Page extract:
Apart from having the required levels of skill Formula, 1 drivers operate at almost superhuman levels.

  1. They must genuinely be the best drivers.
  2. They must have strict control over their mind.
  3. They must think about achieving the long-term goal while fighting very tactical battles.
  4. They must be amongst the fittest athletes.
  5. They need to multitask while piloting a car at 220mph (350 kph) 

What Does A Formula 1 Driver Face?

Formula 1 drivers operate at discomfort levels almost unheard of anywhere else compared to any other motor racing sport. The following lists what the  Formula 1 driver faces in each race.

Everything Around A Formula 1 Driver Is Hot

A formula1 car is designed for speed, not comfort, and the driver sits in the middle of heat-generating components.

  1. The primary heat produced by the car is by the engine, and it sits directly behind the driver. At the point of combustion, a formula 1 engine generates heat of 4700 degrees Fahrenheit!
  2. The driver sits in the middle of four wheels. Each wheel is equipped with tires that only work when they reach 200 degrees Fahrenheit.
  3. Of course, the car needs to slow down, and obviously, it has very effective brakes to achieve this. The brakes only start working efficiently; they must be at a temperature of 200 degrees Fahrenheit. When working at maximum capacity, their temperature can be as high as  1800 degrees Fahrenheit.
  4. The exhausts produce heat, and although it is routed out of the rear of the Formula 1 car, they still make masses of heat.

Dataset excerpts:
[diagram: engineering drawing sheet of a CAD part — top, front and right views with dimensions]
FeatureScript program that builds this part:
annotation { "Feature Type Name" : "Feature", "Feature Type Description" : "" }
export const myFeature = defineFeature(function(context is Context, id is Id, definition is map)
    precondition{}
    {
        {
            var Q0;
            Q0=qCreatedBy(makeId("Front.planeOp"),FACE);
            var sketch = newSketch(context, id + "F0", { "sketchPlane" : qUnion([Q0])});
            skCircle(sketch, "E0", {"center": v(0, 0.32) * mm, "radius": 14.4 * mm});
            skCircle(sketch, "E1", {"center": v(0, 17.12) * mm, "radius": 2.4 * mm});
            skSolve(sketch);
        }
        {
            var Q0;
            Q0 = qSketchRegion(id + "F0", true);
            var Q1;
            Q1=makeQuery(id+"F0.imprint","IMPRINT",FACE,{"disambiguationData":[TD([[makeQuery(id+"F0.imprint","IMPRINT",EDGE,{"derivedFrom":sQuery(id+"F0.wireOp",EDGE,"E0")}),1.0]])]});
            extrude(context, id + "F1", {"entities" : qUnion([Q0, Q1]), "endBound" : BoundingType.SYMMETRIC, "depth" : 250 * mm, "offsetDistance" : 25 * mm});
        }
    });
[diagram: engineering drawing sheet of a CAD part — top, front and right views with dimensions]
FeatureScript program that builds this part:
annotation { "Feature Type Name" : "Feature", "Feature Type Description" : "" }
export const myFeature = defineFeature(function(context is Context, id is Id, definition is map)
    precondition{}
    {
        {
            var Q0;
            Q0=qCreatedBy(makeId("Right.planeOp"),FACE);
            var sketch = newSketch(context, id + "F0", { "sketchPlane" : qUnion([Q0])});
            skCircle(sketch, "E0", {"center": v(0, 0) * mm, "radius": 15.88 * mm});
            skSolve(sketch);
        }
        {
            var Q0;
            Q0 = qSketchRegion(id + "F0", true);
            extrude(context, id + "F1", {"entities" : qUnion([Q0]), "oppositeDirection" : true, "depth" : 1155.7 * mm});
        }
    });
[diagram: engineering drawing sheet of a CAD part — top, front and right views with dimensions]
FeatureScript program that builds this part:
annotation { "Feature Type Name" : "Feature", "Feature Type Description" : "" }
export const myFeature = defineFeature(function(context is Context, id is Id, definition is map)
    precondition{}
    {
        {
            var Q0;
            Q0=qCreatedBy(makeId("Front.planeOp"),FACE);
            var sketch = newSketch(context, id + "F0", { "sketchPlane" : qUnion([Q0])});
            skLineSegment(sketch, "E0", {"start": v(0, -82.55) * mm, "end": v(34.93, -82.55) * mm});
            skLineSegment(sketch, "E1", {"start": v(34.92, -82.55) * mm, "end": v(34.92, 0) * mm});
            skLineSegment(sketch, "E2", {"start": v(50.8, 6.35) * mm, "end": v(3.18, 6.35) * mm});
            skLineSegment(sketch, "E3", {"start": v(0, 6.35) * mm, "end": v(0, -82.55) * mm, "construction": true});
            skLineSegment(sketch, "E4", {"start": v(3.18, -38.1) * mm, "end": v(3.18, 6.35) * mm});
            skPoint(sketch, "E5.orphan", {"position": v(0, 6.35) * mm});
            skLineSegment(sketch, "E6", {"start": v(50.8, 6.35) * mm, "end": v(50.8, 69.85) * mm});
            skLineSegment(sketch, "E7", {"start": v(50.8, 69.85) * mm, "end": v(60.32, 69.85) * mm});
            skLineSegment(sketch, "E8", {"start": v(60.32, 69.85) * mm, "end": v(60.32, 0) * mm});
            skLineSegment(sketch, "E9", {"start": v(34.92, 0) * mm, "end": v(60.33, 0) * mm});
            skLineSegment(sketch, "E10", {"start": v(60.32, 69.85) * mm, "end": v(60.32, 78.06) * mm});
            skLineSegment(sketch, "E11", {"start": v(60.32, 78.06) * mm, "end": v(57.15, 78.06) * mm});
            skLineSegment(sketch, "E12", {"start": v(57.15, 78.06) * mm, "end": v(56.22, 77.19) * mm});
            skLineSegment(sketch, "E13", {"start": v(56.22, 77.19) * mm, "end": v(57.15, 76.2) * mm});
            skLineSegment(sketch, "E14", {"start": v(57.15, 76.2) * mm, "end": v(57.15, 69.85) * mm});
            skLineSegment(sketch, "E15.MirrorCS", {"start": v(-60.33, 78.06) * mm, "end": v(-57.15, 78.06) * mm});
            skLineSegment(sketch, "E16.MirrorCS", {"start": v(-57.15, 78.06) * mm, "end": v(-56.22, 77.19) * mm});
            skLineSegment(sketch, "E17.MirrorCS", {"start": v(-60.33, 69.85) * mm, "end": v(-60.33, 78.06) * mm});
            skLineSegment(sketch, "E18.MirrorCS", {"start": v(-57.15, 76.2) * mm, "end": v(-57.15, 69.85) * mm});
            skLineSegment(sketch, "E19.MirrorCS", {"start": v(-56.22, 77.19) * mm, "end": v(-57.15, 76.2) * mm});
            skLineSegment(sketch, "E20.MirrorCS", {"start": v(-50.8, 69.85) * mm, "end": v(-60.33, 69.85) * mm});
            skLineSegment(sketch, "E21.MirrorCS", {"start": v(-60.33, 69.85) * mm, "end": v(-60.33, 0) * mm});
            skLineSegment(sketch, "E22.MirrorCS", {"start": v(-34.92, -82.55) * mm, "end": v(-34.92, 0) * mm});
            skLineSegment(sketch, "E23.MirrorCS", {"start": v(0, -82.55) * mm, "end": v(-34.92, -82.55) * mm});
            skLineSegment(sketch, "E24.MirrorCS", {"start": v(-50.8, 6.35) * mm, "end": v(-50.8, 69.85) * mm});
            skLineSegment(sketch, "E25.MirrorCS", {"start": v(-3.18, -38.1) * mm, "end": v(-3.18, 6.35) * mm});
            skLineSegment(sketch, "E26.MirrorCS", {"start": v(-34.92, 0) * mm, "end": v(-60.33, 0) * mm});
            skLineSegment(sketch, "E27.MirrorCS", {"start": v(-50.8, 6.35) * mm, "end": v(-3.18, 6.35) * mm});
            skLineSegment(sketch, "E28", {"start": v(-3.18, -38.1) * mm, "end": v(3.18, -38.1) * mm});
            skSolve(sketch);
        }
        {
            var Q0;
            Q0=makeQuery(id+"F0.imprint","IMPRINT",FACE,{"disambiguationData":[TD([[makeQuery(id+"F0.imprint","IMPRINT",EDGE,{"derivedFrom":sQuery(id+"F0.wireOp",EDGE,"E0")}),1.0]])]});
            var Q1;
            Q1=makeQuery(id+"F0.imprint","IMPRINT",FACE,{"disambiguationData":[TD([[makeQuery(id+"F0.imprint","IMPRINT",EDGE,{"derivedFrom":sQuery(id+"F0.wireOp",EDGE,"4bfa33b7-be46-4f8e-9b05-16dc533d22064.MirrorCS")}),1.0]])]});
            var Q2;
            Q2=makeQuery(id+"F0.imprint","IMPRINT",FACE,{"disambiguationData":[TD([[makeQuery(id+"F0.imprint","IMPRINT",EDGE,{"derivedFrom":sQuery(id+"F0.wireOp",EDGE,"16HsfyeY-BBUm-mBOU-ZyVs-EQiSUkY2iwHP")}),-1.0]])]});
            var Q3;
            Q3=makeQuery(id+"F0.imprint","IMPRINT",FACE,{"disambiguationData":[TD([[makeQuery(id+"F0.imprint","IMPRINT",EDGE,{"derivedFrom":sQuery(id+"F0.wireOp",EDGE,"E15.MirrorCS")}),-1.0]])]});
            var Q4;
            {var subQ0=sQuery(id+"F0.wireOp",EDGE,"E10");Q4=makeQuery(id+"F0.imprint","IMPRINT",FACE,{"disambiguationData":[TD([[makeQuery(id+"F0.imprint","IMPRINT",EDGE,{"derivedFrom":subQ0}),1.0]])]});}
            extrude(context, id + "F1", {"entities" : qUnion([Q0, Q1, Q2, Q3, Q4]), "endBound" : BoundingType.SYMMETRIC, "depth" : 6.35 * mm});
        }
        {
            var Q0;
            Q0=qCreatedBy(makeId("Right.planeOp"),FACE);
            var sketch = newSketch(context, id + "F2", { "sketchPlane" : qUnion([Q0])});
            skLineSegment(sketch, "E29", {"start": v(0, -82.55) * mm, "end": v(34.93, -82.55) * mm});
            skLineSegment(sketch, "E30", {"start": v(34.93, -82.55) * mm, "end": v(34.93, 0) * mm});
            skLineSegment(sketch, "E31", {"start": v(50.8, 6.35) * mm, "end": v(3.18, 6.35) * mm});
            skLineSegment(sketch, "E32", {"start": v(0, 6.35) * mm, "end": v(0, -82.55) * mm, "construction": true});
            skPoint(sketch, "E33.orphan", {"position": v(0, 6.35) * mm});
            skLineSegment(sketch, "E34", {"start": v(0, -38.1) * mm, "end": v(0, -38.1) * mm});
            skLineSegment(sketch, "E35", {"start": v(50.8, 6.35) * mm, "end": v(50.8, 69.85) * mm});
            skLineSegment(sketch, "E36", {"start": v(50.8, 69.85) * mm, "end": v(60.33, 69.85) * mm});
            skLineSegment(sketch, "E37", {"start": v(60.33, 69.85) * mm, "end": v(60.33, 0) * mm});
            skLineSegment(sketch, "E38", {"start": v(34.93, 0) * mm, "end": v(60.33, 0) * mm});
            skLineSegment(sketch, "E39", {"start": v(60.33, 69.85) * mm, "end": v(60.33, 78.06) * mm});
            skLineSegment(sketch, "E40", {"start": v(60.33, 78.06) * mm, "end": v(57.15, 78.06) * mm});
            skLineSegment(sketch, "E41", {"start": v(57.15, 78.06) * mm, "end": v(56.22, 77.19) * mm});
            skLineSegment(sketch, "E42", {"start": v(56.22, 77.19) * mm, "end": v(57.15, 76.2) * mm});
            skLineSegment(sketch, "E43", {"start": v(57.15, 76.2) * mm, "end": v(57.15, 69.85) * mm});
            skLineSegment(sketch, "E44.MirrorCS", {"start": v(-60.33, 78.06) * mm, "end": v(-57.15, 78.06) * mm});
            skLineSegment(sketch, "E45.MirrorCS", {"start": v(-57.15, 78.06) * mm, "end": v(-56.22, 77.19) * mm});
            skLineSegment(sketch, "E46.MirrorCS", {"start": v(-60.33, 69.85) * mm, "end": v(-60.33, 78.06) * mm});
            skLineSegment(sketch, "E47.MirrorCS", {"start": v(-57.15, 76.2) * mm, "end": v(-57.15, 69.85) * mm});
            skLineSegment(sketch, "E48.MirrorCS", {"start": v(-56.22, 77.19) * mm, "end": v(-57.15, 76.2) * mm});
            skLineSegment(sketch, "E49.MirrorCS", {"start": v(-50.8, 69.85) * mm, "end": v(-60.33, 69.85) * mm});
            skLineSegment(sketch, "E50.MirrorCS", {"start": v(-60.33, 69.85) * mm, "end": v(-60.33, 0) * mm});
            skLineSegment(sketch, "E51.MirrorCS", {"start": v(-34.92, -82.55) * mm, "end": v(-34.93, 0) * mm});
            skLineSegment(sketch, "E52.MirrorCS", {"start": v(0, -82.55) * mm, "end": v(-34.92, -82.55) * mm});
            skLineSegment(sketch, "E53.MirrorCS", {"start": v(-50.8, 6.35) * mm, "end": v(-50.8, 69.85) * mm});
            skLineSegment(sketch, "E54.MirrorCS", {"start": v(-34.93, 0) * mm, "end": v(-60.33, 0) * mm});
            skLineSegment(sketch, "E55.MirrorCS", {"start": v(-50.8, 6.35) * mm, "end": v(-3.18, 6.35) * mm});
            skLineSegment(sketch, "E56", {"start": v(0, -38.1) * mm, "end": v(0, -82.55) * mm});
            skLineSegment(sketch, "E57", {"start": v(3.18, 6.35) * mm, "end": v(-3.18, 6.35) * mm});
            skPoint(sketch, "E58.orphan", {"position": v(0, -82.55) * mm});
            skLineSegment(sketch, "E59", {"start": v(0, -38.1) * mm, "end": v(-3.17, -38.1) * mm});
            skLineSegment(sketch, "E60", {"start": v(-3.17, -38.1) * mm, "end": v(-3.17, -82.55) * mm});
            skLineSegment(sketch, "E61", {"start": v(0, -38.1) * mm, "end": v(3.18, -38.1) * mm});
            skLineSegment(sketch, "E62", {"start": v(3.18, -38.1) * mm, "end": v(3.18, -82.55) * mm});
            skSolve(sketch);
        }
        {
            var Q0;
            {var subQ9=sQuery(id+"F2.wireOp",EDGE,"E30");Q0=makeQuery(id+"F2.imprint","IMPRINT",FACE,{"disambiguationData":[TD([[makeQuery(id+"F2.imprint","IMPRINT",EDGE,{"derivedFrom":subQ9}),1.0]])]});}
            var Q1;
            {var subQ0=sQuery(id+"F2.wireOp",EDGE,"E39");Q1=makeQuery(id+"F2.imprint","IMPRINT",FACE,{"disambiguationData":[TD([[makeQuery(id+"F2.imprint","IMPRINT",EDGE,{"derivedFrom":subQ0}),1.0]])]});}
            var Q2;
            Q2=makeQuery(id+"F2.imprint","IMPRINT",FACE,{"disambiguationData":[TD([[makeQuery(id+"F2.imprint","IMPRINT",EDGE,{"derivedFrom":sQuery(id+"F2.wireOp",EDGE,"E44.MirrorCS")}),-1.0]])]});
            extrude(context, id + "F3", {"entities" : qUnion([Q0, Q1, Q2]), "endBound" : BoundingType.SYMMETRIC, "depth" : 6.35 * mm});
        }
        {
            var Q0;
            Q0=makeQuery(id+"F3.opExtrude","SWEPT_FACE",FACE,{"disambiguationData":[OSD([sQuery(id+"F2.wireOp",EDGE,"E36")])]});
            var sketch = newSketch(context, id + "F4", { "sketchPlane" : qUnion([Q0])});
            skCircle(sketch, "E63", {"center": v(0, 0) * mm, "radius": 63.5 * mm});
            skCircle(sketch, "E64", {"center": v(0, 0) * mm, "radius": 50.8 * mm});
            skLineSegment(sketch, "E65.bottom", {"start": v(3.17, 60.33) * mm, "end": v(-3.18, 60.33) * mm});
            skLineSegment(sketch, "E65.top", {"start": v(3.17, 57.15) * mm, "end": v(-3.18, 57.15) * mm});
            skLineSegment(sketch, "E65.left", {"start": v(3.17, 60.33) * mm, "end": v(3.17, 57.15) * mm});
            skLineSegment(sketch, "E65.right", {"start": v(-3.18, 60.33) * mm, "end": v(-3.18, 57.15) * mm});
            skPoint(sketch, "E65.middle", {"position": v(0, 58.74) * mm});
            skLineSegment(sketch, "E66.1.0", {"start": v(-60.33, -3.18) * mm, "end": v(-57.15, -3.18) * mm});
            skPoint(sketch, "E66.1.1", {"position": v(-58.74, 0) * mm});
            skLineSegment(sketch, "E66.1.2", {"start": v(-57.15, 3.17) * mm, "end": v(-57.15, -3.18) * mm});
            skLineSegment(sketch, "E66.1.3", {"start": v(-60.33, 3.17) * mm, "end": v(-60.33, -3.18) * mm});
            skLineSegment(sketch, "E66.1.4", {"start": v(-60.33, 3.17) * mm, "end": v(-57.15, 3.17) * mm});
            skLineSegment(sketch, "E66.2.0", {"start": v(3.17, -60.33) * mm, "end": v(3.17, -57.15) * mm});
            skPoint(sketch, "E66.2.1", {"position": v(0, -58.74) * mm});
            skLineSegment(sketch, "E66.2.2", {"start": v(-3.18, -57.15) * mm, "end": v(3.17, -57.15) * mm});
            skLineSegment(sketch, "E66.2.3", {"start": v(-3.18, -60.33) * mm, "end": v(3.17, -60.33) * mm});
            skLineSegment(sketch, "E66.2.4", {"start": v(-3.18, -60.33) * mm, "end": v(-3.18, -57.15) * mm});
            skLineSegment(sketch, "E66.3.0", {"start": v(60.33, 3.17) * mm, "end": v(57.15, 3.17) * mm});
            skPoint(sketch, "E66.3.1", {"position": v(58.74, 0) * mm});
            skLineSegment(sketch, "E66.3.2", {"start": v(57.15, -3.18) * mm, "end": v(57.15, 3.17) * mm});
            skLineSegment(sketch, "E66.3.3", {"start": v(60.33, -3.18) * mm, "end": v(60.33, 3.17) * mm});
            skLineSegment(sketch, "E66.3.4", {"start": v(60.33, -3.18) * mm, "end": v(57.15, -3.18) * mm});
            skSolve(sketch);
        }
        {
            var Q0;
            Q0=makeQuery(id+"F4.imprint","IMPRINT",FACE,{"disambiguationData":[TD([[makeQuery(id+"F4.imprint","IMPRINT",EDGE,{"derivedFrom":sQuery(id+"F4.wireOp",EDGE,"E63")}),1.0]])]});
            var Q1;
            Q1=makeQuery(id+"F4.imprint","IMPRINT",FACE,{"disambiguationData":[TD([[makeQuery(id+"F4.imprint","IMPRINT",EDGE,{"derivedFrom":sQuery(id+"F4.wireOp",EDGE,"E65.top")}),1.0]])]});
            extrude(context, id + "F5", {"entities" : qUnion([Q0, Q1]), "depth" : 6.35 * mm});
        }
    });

Required task 1: List the heat sources surrounding the driver that the Formula 1 passage names.
Required task 2:
Answer these from the Formula 1 passage:
(a) At what speed do drivers pilot the car while multitasking?
(b) How hot does a Formula 1 engine get at the point of combustion?
(c) What temperature must the tires reach before they work?
Required task 3: Extend the passage on Formula 1 drivers, picking up after its final sentence.

Exercise output 1:
- Engine
- Tires
- Brakes
- Exhausts

Exercise output 2:
(a) 220 mph (350 kph)
(b) 4700 degrees Fahrenheit
(c) 200 degrees Fahrenheit

Exercise output 3:
  5. Added to the above, on a hot day, when the race starts in the early afternoon when the sun is overhead, all its heat is directed at the cockpit and the poor driver.

On a hot day, a Formula 1 car’s cockpit temperature can be 140 degrees Fahrenheit (60 degrees Celsius).

The driver isn’t allowed to strip off and wear cool clothes. Their outfit consists of the following fashionista items.

  1. A fire retardant suit.
  2. Their racing overall is made of four-layered Nomax fire-resistant material.
  3. T-Shirt, briefs, and socks made from Nomax.
  4. Fire-resistant racing shoes are made of padded leather and Nomax.
  5. Gloves are made of two-layer Nomax and layered with leather.
  6. A  fire-resistant balaclava made of Nomax.
  7. Some drivers wear knee and ankle protectors to prevent bruises.
  8. The trademark helmets.

So the drivers now move to the gird line and sit in the Formula 1 cars in the blazing sun, waiting for the race to start.

The start lights go off, and the race is on. For the next few hours, the drivers must operate at levels of unbelievable endurance.

They must pilot their Formula 1 car at speeds of up to 220 mph (350 kph). During the race, they will regularly experience fore and aft g-forces of up to 6g. That means a driver who weighs 80kgs will weigh up to 420 kgs during the race.

  1. After breaking from a high-speed straight, he will be experiencing 6g’s pushing him towards the front of the car.
  2. At the same time, he will have to turn, perhaps through a right then left s-bend, and he will be subject to lateral g-forces of up to 2g’s against his left side, and then as he turns through the left-hand portion, he experiences the same 2g’s but now on the other side of his body.
  3. Finally, he will accelerate out of the corner and be subject to a g-force pushing him backward.

The following is an example of one lap at the Albert Park Circuit in Melbourne, Australia; the driver must turn through 10 right-hand corners and six left-hand corners over the 5.3 km of track. They travel at full throttle for 3.5 km of that track.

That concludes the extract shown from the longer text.